Le chant du Styrène

1958

Genre : Documentaire

Texte de Raymond Queneau. 0h18.

Un carton introductif signé Victor Hugo :
L'homme se fait servir par l'aveugle matière.
Il pense, il cherche. Il crée. A son souffle vivant
Les germes dispersés dans la nature entière
Tremblent comme frissonne une forêt au vent

Puis , le poème écrit par Raymond Queneau pour le commentaire du film:

O temps, suspends ton bol, ô matière plastique
D'où viens-tu ? Qui es-tu ? et qu'est-ce qui explique
Tes rares qualités ? De quoi donc es-tu fait ?
D'où donc es-tu parti ? Remontons de l'objet
À ses aïeux lointains ! Qu'à l'envers se déroule
Son histoire exemplaire. En premier lieu, le moule.
Incluant la matrice, être mystérieux,
Il engendre le bol ou bien tout ce qu'on veut.
Mais le moule est lui-même inclus dans une presse
Qui injecte la pâte et conforme la pièce,
Ce qui présente donc le très grand avantage
D'avoir l'objet fini sans autre façonnage.

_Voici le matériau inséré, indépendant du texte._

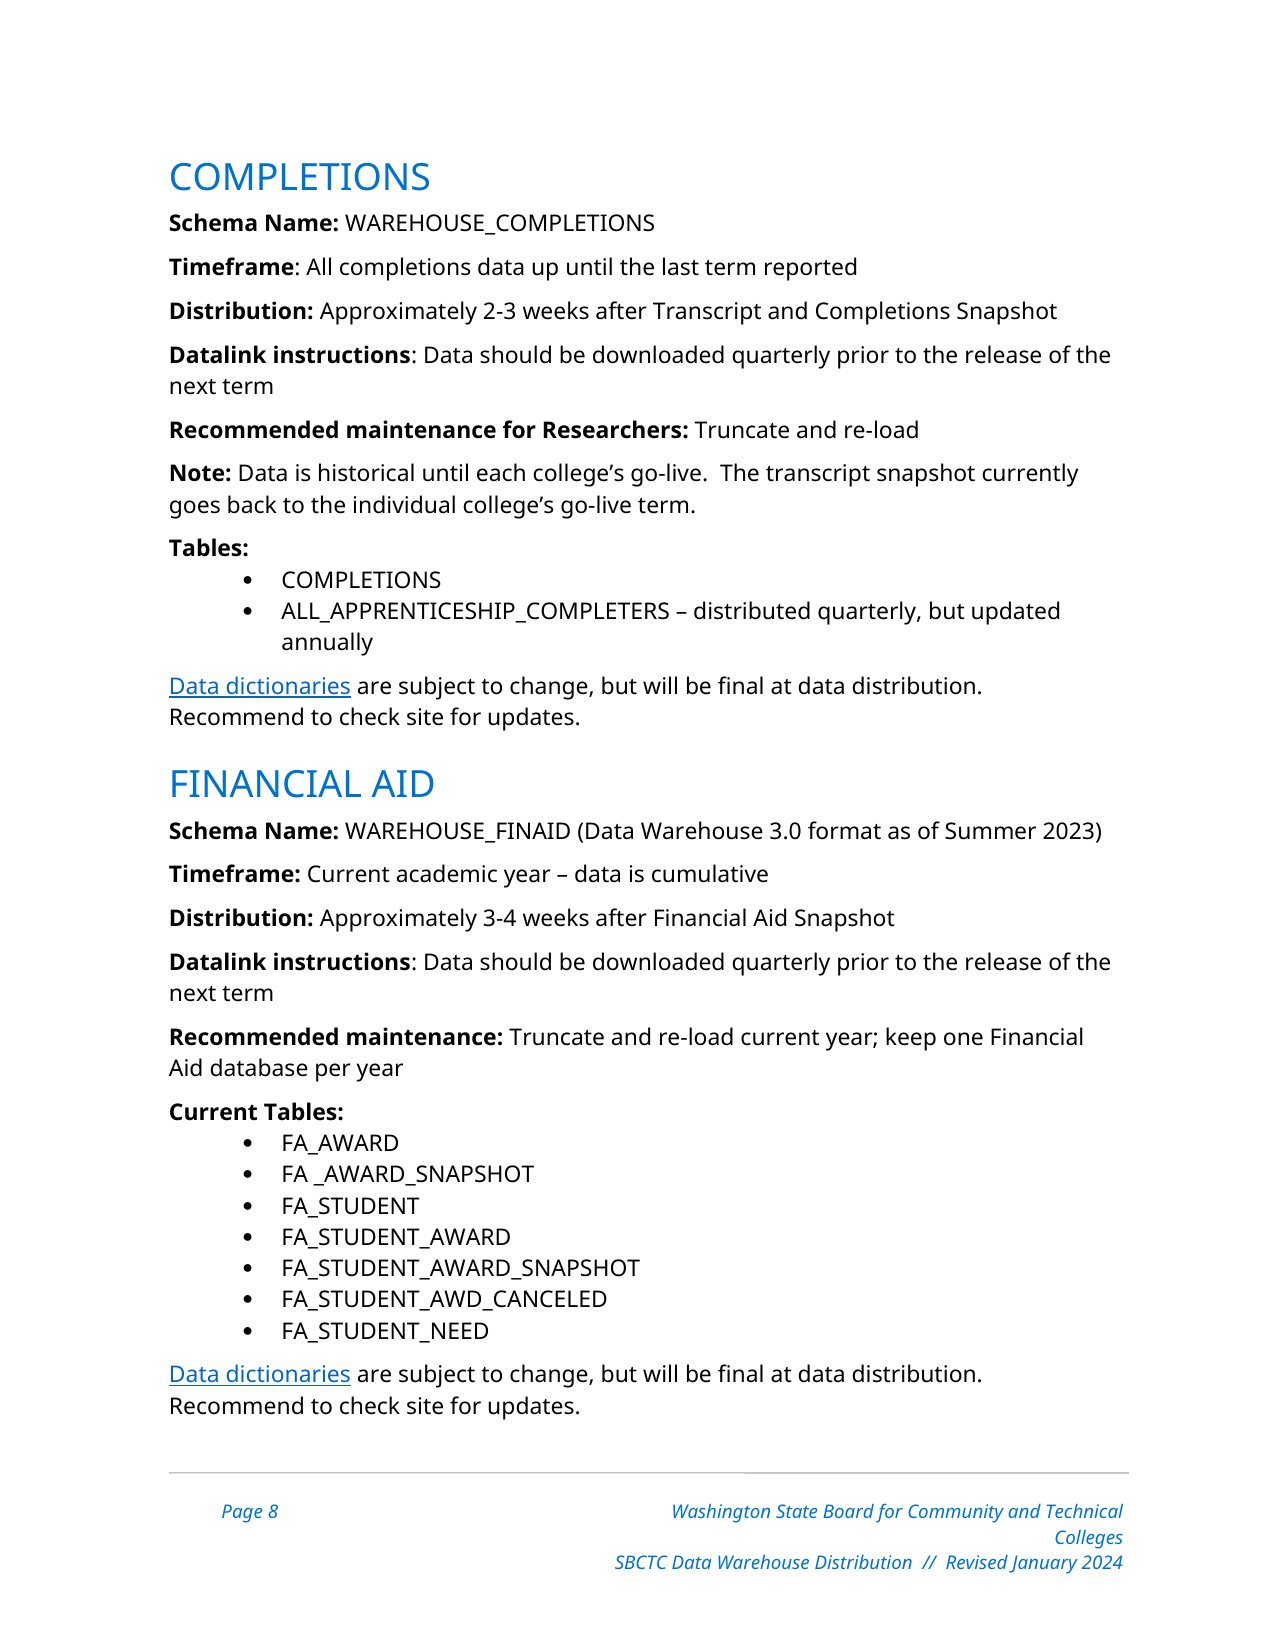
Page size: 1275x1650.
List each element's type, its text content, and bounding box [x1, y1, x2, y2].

text Datalink instructions: Data should be downloaded quarterly prior to the release of the next term [169, 946, 1125, 1008]
list FA_STUDENT_NEED [244, 1314, 1125, 1346]
list COMPLETIONS [244, 563, 1125, 595]
text Distribution: Approximately 2-3 weeks after Transcript and Completions Snapshot [169, 295, 1125, 326]
list FA_AWARD [244, 1127, 1125, 1158]
text Data dictionaries are subject to change, but will be final at data distribution. Recommend to check site for updates. [169, 670, 1125, 732]
list FA_STUDENT_AWARD_SNAPSHOT [244, 1252, 1125, 1283]
subtitle FINANCIAL AID [169, 757, 1125, 808]
text Schema Name: WAREHOUSE_FINAID (Data Warehouse 3.0 format as of Summer 2023) [169, 814, 1125, 846]
list FA_STUDENT [244, 1189, 1125, 1221]
text Timeframe: All completions data up until the last term reported [169, 251, 1125, 282]
list FA _AWARD_SNAPSHOT [244, 1158, 1125, 1189]
text Current Tables: [169, 1096, 1125, 1127]
list FA_STUDENT_AWARD [244, 1221, 1125, 1252]
text Data dictionaries are subject to change, but will be final at data distribution. Recommend to check site for updates. [169, 1358, 1125, 1421]
text Note: Data is historical until each college’s go-live. The transcript snapshot currently goes back to the individual college’s go-live term. [169, 457, 1125, 520]
text Recommended maintenance: Truncate and re-load current year; keep one Financial Aid database per year [169, 1021, 1125, 1083]
subtitle COMPLETIONS [169, 150, 1125, 201]
list ALL_APPRENTICESHIP_COMPLETERS – distributed quarterly, but updated annually [244, 595, 1125, 657]
text Timeframe: Current academic year – data is cumulative [169, 858, 1125, 889]
text Datalink instructions: Data should be downloaded quarterly prior to the release of the next term [169, 338, 1125, 401]
list FA_STUDENT_AWD_CANCELED [244, 1283, 1125, 1314]
text Tables: [169, 532, 1125, 563]
text Schema Name: WAREHOUSE_COMPLETIONS [169, 207, 1125, 238]
text Distribution: Approximately 3-4 weeks after Financial Aid Snapshot [169, 902, 1125, 933]
text Recommended maintenance for Researchers: Truncate and re-load [169, 413, 1125, 445]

Le moule coûte cher; c'est un inconvénient.
On le loue il est vrai, même à ses concurrents.
Le formage sous vide est une autre façon
D'obtenir des objets : par simple aspiration.
À l'étape antérieure, soigneusement rangé,
Le matériau tiédi est en plaque extrudé.
Pour entrer dans la buse il fallait un piston
Et le manchon chauffant - ou le chauffant manchon
Auquel on fournissait — Quoi ? Le polystyrène
Vivace et turbulent qui se hâte et s'égrène.
Et l'essaim granulé sur le tamis vibrant
Fourmillait tout heureux d'un si beau colorant.
Avant d'être granule on avait été jonc,
Joncs de toutes couleurs, teintes, nuances, tons.

Ces joncs avaient été, suivant une filière,
Un boudin que sans fin une vis agglomère.
Et ce qui donnait lieu à l'agglutination ?
Des perles colorées de toutes les façons.
Et colorées comment ? Là, devint homogène
Le pigment qu'on mélange à du polystyrène.

Mais avant il fallut que le produit séchât
Et, rotativement, le produit trébucha.
À peine était-il né, notre polystyrène.
Polymère produit du plus simple styrène.
Polymérisation : ce mot, chacun le sait,
Désigne l'obtention d'un complexe élevé
De poids moléculaire. Et dans un réacteur,
Machine élémentaire, oeuvre d'un ingénieur,
Les molécules donc s'accrochant et se liant
En perles se formaient. Oui, mais — auparavant ?

Le styrène n'était qu'un liquide incolore
Quelque peu explosif, et non pas inodore.
Et regardez-le bien; c'est la seule occasion
Pour vous d'apercevoir ce qui est en question.
Le styrène est produit en grande quantité
À partir de l'éthyl-benzène surchauffé,
Le styrène autrefois s'extrayait du benjoin,
Provenant du styrax, arbuste indonésien.
De tuyau en tuyau ainsi nous remontons,
À travers le désert des canalisations,
Vers les produits premiers, vers la matière abstraite
Qui circulait sans fin, effective et secrète.
On lave et on distille et puis on redistille
Et ce ne sont pu là exercices de style :
L'éthylbenzène peut — et doit même éclater
Si la température atteint certain degré.
Quant à l'éthylbenzène, il provient, c'est limpide,
De la combinaison du benzène liquide
Avec l'éthylène, une simple vapeur.
Ethylène et benzène ont pour générateurs
Soit charbon, soit pétrole, ou pétrole ou charbon.
Pour faire l'autre et l'un l'un et l'autre sont bons.

On pourrait repartir sur ces nouvelles pistes
Et rechercher pourquoi et l'autre et l'un existent.
Le pétrole vient-il de masses de poissons ?
On ne le sait pas trop ni d'où vient le charbon.
Le pétrole vient-il du plancton en gésine ?
Question controversée... obscures origines...
Et pétrole et charbon s'en allaient en fumée
Quand le chimiste vint qui eut l'heureuse idée
De rendre ces nuées solides et d'en faire
D'innombrables objets au but utilitaire.
En matériaux nouveaux ces obscurs résidus
Sont ainsi transformés. Il en est d'inconnus
Qui attendent encor la mutation chimique
Pour mériter enfin la vente à prix unique.